═══ GIVEN INFORMATION ═══
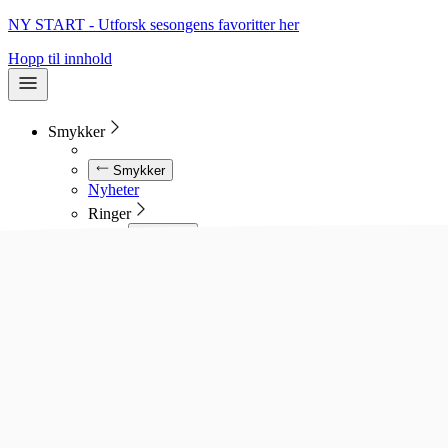
NY START - Utforsk sesongens favoritter her
Hopp til innhold
Smykker
Smykker
Nyheter
Ringer
Ringer
Se alle ringer
Diamantringer
Gullringer
Gifteringer
Forlovelsesringer
Allianseringer
Sølvringer
Stålringer
Kjeder
Kjeder
Se alle kjeder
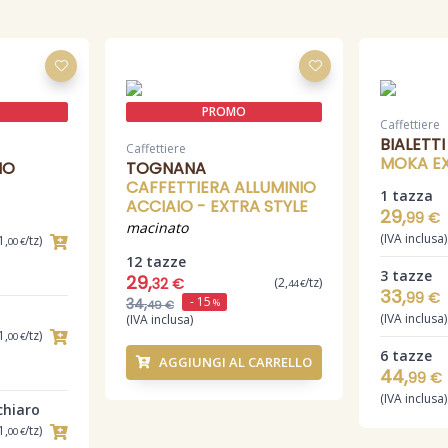
PROMO
Caffettiere
BIALETTI
Caffettiere
MOKA E
NO
TOGNANA
CAFFETTIERA ALLUMINIO
1 tazza
ACCIAIO - EXTRA STYLE
29,
99 €
macinato
(IVA inclusa)
1,
/tz)
00 €
12 tazze
3 tazze
29,
32 €
(2,
/tz)
44 €
33,
99 €
- 15
34,
%
49 €
(IVA inclusa)
(IVA inclusa)
1,
/tz)
00 €
6 tazze
AGGIUNGI AL CARRELLO
44,
99 €
(IVA inclusa)
chiaro
1,
/tz)
00 €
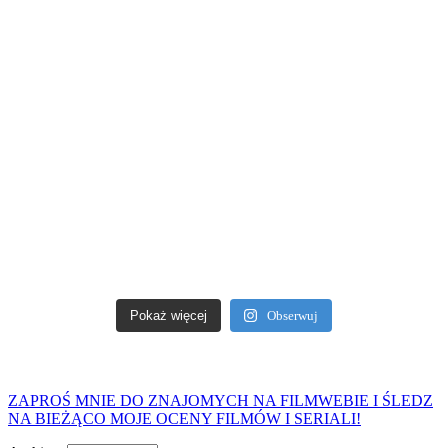
Pokaż więcej
Obserwuj
ZAPROŚ MNIE DO ZNAJOMYCH NA FILMWEBIE I ŚLEDZ
NA BIEŻĄCO MOJE OCENY FILMÓW I SERIALI!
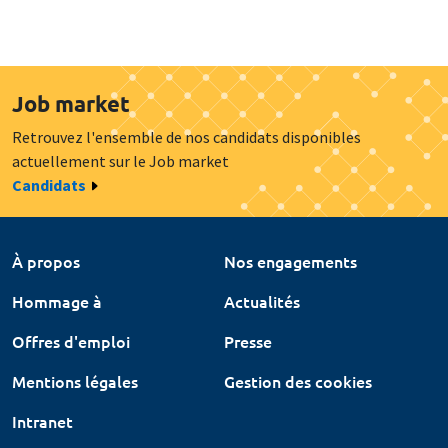
Job market
Retrouvez l'ensemble de nos candidats disponibles
actuellement sur le Job market
Candidats
À propos
Nos engagements
Hommage à
Actualités
Offres d'emploi
Presse
Mentions légales
Gestion des cookies
Intranet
═══
TRY IT → Switch every "(IVA inclusa)" in the extracted text of all the entries to "(IVA esclusa)", changing nothing else, and reproduce that text without the picture lines.

EXERCISE SOLUTION →
NY START - Utforsk sesongens favoritter her
Hopp til innhold
Smykker
Smykker
Nyheter
Ringer
Ringer
Se alle ringer
Diamantringer
Gullringer
Gifteringer
Forlovelsesringer
Allianseringer
Sølvringer
Stålringer
Kjeder
Kjeder
Se alle kjeder
PROMO
Caffettiere
BIALETTI
Caffettiere
MOKA E
NO
TOGNANA
CAFFETTIERA ALLUMINIO
1 tazza
ACCIAIO - EXTRA STYLE
29,
99 €
macinato
(IVA esclusa)
1,
/tz)
00 €
12 tazze
3 tazze
29,
32 €
(2,
/tz)
44 €
33,
99 €
- 15
34,
%
49 €
(IVA esclusa)
(IVA esclusa)
1,
/tz)
00 €
6 tazze
AGGIUNGI AL CARRELLO
44,
99 €
(IVA esclusa)
chiaro
1,
/tz)
00 €
Pokaż więcej
Obserwuj
ZAPROŚ MNIE DO ZNAJOMYCH NA FILMWEBIE I ŚLEDZ
NA BIEŻĄCO MOJE OCENY FILMÓW I SERIALI!
Job market
Retrouvez l'ensemble de nos candidats disponibles
actuellement sur le Job market
Candidats
À propos
Nos engagements
Hommage à
Actualités
Offres d'emploi
Presse
Mentions légales
Gestion des cookies
Intranet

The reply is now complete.